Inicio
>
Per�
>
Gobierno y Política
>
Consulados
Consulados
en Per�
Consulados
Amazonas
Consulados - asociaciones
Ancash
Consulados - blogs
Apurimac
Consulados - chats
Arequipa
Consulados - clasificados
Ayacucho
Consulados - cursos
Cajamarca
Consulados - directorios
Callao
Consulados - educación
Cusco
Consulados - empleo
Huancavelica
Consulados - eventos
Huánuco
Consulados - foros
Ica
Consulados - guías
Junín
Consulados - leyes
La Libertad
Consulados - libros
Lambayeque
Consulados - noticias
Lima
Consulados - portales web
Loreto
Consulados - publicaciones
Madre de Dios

★ ★ ★ ★ ★ ★ ★

## Job
Above are some records; repeat all of them exactly.

## Written response
Inicio
>
Per�
>
Gobierno y Política
>
Consulados
Consulados
en Per�
Consulados
Amazonas
Consulados - asociaciones
Ancash
Consulados - blogs
Apurimac
Consulados - chats
Arequipa
Consulados - clasificados
Ayacucho
Consulados - cursos
Cajamarca
Consulados - directorios
Callao
Consulados - educación
Cusco
Consulados - empleo
Huancavelica
Consulados - eventos
Huánuco
Consulados - foros
Ica
Consulados - guías
Junín
Consulados - leyes
La Libertad
Consulados - libros
Lambayeque
Consulados - noticias
Lima
Consulados - portales web
Loreto
Consulados - publicaciones
Madre de Dios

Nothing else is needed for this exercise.